*Job 1*.
Answer these questions from the word2vec thread:
(a) What error does the author get when printing the vector for "to"?
(b) According to Scratch'N'Purr, why were "to" and "a" probably excluded from the GoogleNews model?
(c) What error appears when the author tries to use model.build_vocab?
*Job 2*. Write the next part of the word2vec thread, picking up the answer after its opening sentence.

━━━━━ Text passage

2

I want to get word embeddings for the words in a corpus. I decide to use pretrained word vectors in GoogleNews by gensim library. But my corpus contains some words that are not in GoogleNews words. for these missing words, I want to use arithmatic mean of n most similar words to it in GoggoleNews words. First I load GoogleNews and check that the word "to" is in it?

#Load GoogleNews pretrained word2vec model
model=word2vec.KeyedVectors.Load_word2vec_format("GoogleNews-vectors-negative33.bin",binary=True)
print(model["to"])

I receive an error: keyError: "word 'to' not in vocabulary" is it possible that such a large dataset doesn't have this word? this is true also for some other common word like "a"!

For adding missing words to word2vec model,first I want to get indices of words that are in GoogleNews. for missing words I have used index 0.

#obtain index of words
word_to_idx=OrderedDict({w:0 for w in corpus_words})
word_to_idx=OrderedDict({w:model.wv.vocab[w].index for w in corpus_words if w in model.wv.vocab})

then I calculate the mean of embedding vectors of most similar words to each missing word.

missing_embd={}
for key,value in word_to_idx.items():
    if value==0:
        similar_words=model.wv.most_similar(key)
        similar_embeddings=[model.wv[a[0]] for a in similar_words]
        missing_embd[key]=mean(similar_embeddings)

And then I add these news embeddings to word2vec model by:

for word,embd in missing_embd.items():
    # model.wv.build_vocab(word,update=True)
    model.wv.syn0[model.wv.vocab[word].index]=embd

There is an un-consistency. When I print missing_embed, it's empty. As if there were not any missing words. But when I check it by this:

for w in tokens_lower:
    if(w in model.wv.vocab)==False:
        print(w)
        print("***********")

I found a lot of missing words. Now, I have 3 questions: 1- why missing_embed is empty while there are some missing words? 2- Is it possible that GoogleNews doesn't have words like "to"? 3- how can I append new embeddings to word2vec model? I used build_vocab and syn0. Thanks.

Mahsa
  • 581
  • 1
  • 9
  • 28
  • 1
    The GoogleNews word2vec model probably excluded 'to' and 'a' due to their insignificance as stopwords. I don't think it's possible to update the model vocab since the model is generated from the C tool per the [tutorial](https://rare-technologies.com/word2vec-tutorial/) found here, but you can give it a shot with `model.build_vocab(sentences, update=True)`. – Scratch'N'Purr May 31 '18 at 07:48
  • you mean that after loading moldel I use model.build_vocab(sentences,update=True)? and now what are the embedding vectors for missing word? – Mahsa May 31 '18 at 07:53
  • Yes, you can try that, but again, I don't think its possible since Google's word2vec model was built with the C toolkit. You won't be able to get any similar embeddings for missing words since the model vocab never had these words to train on. – Scratch'N'Purr May 31 '18 at 08:12
  • Thanks for your comments. But when I use `model.build_vocab` I get this error: `AttributeError: 'KeyedVectors' object has no attribute 'build_vocab'. How can I use build_vocab? – Mahsa May 31 '18 at 08:16
  • Hmmm try this instead: `model = gensim.models.Word2Vec.load_word2vec_format('GoogleNews-vectors-negative33.bin', binary=True)`. If you manage to get `build_vocab` to work afterwards, you would still have to do additional training using `model.train(sentences)` – Scratch'N'Purr May 31 '18 at 08:28
  • but when I don't use of `KeyedVectors.load`, I receive this error: `raise DeprecationWarning("Deprecated. Use gensim.models.KeyedVectors.load_word2vec_format instead.") DeprecationWarning: Deprecated. Use gensim.models.KeyedVectors.load_word2vec_format instead.` – Mahsa May 31 '18 at 08:40
  • That's what I was afraid of. I can't really help you then given the API change, but my gut feeling tells me that you wouldn't be able to update the model anyways even if you manage to get `build_vocab` to work. – Scratch'N'Purr May 31 '18 at 09:20

2 Answers2

2

Here is a scenario where we are adding a missing lower case word.

━━━━━━━━━━
━━━━━ Entries shown

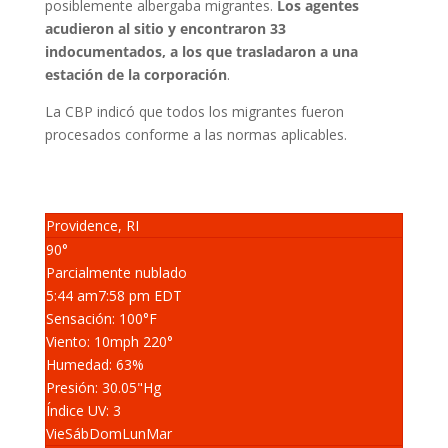
posiblemente albergaba migrantes.
Los agentes
acudieron al sitio y encontraron 33
indocumentados, a los que trasladaron a una
estación de la corporación
.
La CBP indicó que todos los migrantes fueron
procesados conforme a las normas aplicables.
Providence, RI
90°
Parcialmente nublado
5:44 am
7:58 pm EDT
Sensación: 100
°F
Viento: 10
mph
220
°
Humedad: 63
%
Presión: 30.05
"Hg
Índice UV: 3
Vie
Sáb
Dom
Lun
Mar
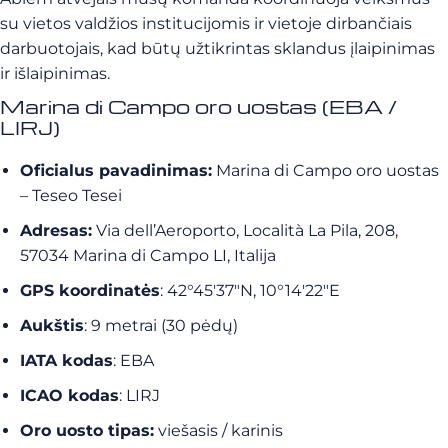
su vietos valdžios institucijomis ir vietoje dirbančiais
darbuotojais, kad būtų užtikrintas sklandus įlaipinimas
ir išlaipinimas.
Marina di Campo oro uostas (EBA /
LIRJ)
Oficialus pavadinimas:
Marina di Campo oro uostas
– Teseo Tesei
Adresas:
Via dell’Aeroporto, Località La Pila, 208,
57034 Marina di Campo LI, Italija
GPS koordinatės
:
42°45′37″N, 10°14′22″E
Aukštis
:
9 metrai (30 pėdų)
IATA kodas
: EBA
ICAO kodas
: LIRJ
Oro uosto tipas:
viešasis / karinis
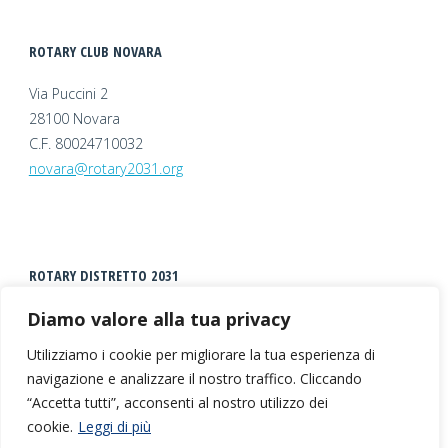
ROTARY CLUB NOVARA
Via Puccini 2
28100 Novara
C.F. 80024710032
novara@rotary2031.org
ROTARY DISTRETTO 2031
Diamo valore alla tua privacy
Utilizziamo i cookie per migliorare la tua esperienza di
navigazione e analizzare il nostro traffico. Cliccando
“Accetta tutti”, acconsenti al nostro utilizzo dei
cookie.
Leggi di più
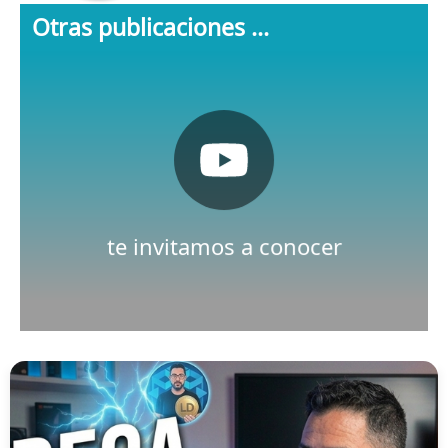
Otras publicaciones ...
Pulsa aquí
Nuestro canal de Youtube
te invitamos a conocer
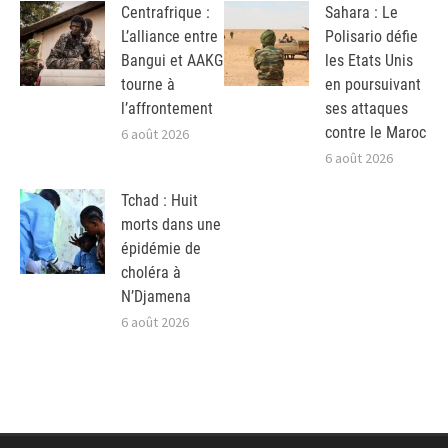
Centrafrique :
Sahara : Le
L’alliance entre
Polisario défie
Bangui et AAKG
les Etats Unis
tourne à
en poursuivant
l’affrontement
ses attaques
contre le Maroc
6 août 2026
6 août 2026
Tchad : Huit
morts dans une
épidémie de
choléra à
N’Djamena
6 août 2026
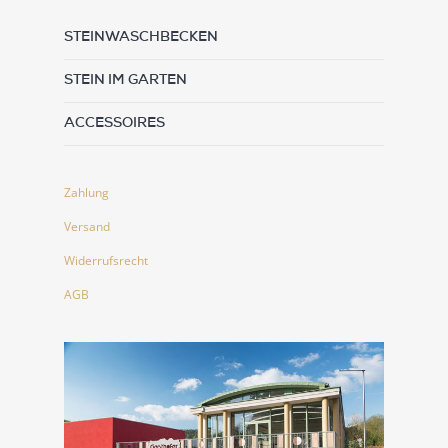
STEINWASCHBECKEN
STEIN IM GARTEN
ACCESSOIRES
Zahlung
Versand
Widerrufsrecht
AGB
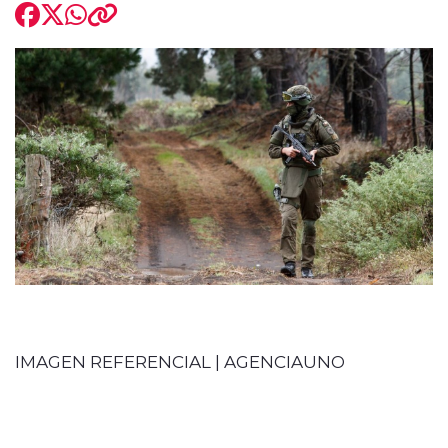
modo claro
IMAGEN REFERENCIAL | AGENCIAUNO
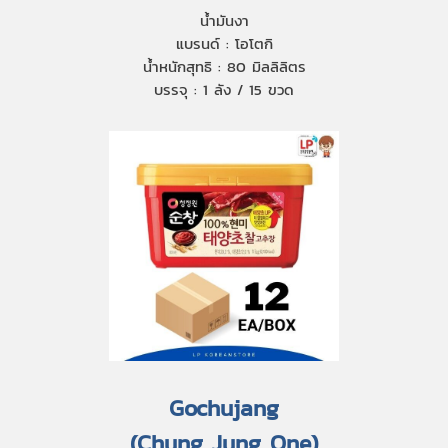
น้ำมันงา
แบรนด์ : โอโตกิ
น้ำหนักสุทธิ : 80 มิลลิลิตร
บรรจุ : 1 ลัง / 15 ขวด
Gochujang
(Chung Jung One)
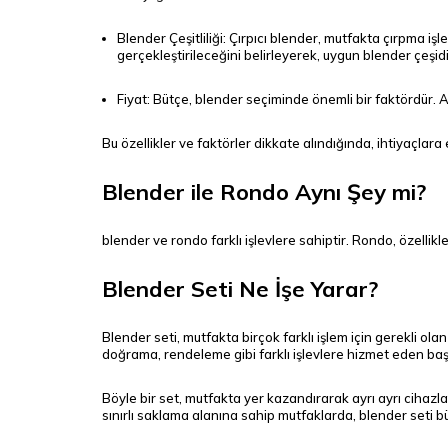
Blender Çeşitliliği: Çırpıcı blender, mutfakta çırpma işle
gerçekleştirileceğini belirleyerek, uygun blender çeşid
Fiyat: Bütçe, blender seçiminde önemli bir faktördür. 
Bu özellikler ve faktörler dikkate alındığında, ihtiyaçlara
Blender ile Rondo Aynı Şey mi?
blender ve rondo farklı işlevlere sahiptir. Rondo, özellikle
Blender Seti Ne İşe Yarar?
Blender seti, mutfakta birçok farklı işlem için gerekli ol
doğrama, rendeleme gibi farklı işlevlere hizmet eden başl
Böyle bir set, mutfakta yer kazandırarak ayrı ayrı cihazla
sınırlı saklama alanına sahip mutfaklarda, blender seti b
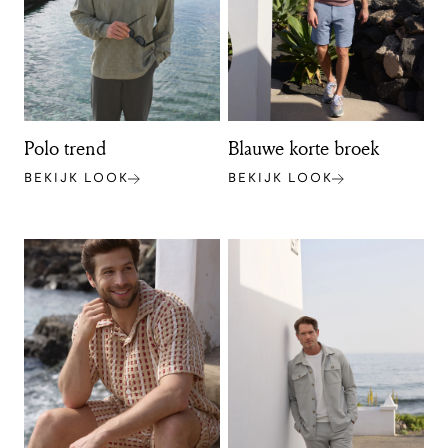
Polo trend
Blauwe korte broek
BEKIJK LOOK
BEKIJK LOOK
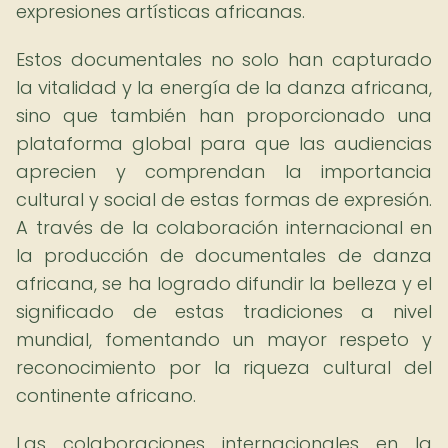
expresiones artísticas africanas.
Estos documentales no solo han capturado
la vitalidad y la energía de la danza africana,
sino que también han proporcionado una
plataforma global para que las audiencias
aprecien y comprendan la importancia
cultural y social de estas formas de expresión.
A través de la colaboración internacional en
la producción de documentales de danza
africana, se ha logrado difundir la belleza y el
significado de estas tradiciones a nivel
mundial, fomentando un mayor respeto y
reconocimiento por la riqueza cultural del
continente africano.
Las colaboraciones internacionales en la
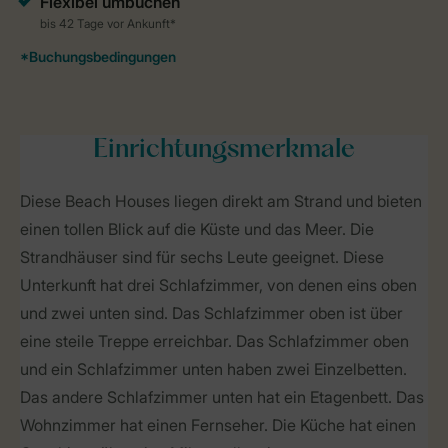
Einrichtungsmerkmale
Diese Beach Houses liegen direkt am Strand und bieten
einen tollen Blick auf die Küste und das Meer. Die
Strandhäuser sind für sechs Leute geeignet. Diese
Unterkunft hat drei Schlafzimmer, von denen eins oben
und zwei unten sind. Das Schlafzimmer oben ist über
eine steile Treppe erreichbar. Das Schlafzimmer oben
und ein Schlafzimmer unten haben zwei Einzelbetten.
Das andere Schlafzimmer unten hat ein Etagenbett. Das
Wohnzimmer hat einen Fernseher. Die Küche hat einen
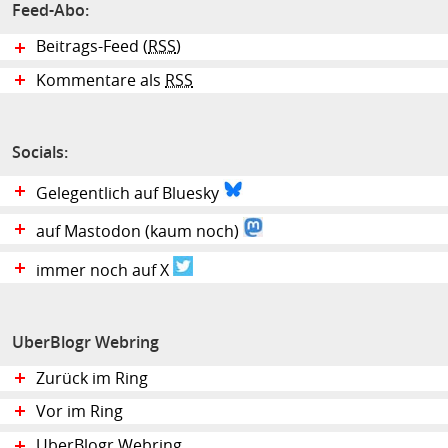
Feed-Abo:
Beitrags-Feed (
RSS
)
Kommentare als
RSS
Socials:
Gelegentlich auf Bluesky
auf Mastodon (kaum noch)
immer noch auf X
UberBlogr Webring
Zurück im Ring
Vor im Ring
UberBlogr Webring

━━━━━━━━━━

*Exercise response 1*.
(a) keyError: "word 'to' not in vocabulary"
(b) Because they are insignificant as stopwords.
(c) AttributeError: 'KeyedVectors' object has no attribute 'build_vocab'

*Exercise response 2*.
from gensim.models import KeyedVectors
path = '../input/embeddings/GoogleNews-vectors-negative300/GoogleNews-vectors-negative300.bin'
embedding = KeyedVectors.load_word2vec_format(path, binary=True)

'Quoran' in embedding.vocab
 Output : True

'quoran' in embedding.vocab
 Output : False

Here Quoran is present but quoran in lower case is missing

# add quoran in lower case
embedding.add('quoran',embedding.get_vector('Quoran'),replace=False)

'quoran' in embedding.vocab
 Output : True
Somex Gupta
  • 177
  • 2
  • 7
1

It's possible Google removed common filler words like 'to' and 'a'. If the file seems otherwise uncorrupt, and checking other words after load() shows that they are present, it'd be reasonable to assume Google discarded the overly-common words as having such diffuse meaning as to be of low-value.

It's unclear and muddled what you're trying to do. You assign to word_to_idx twice - so only the second line matters.

(The first assignment, creating a dict where all words have a 0 value, has no lingering effect after the 2nd line creates an all-new dict, with only entries where w in model.wv.vocab. The only possible entry with a 0 after this step would be whatever word in the word-vectors set was already in position 0 – if and only if that word was also in your corpus_words.)

You seem to want to build new vectors for unknown words based on an average of similar words. However, the most_similar() only works for known-words. It will error if tried on a completely unknown word. So that approach can't work.

And a deeper problem is the gensim KeyedVectors class doesn't have support for dynamically adding new word->vector entries. You would have to dig into its source code and, to add one or a batch of new vectors, modify a bunch of its internal properties (including its vectors array, vocab dict, and index2entity list) in a self-consistent manner to have new entries.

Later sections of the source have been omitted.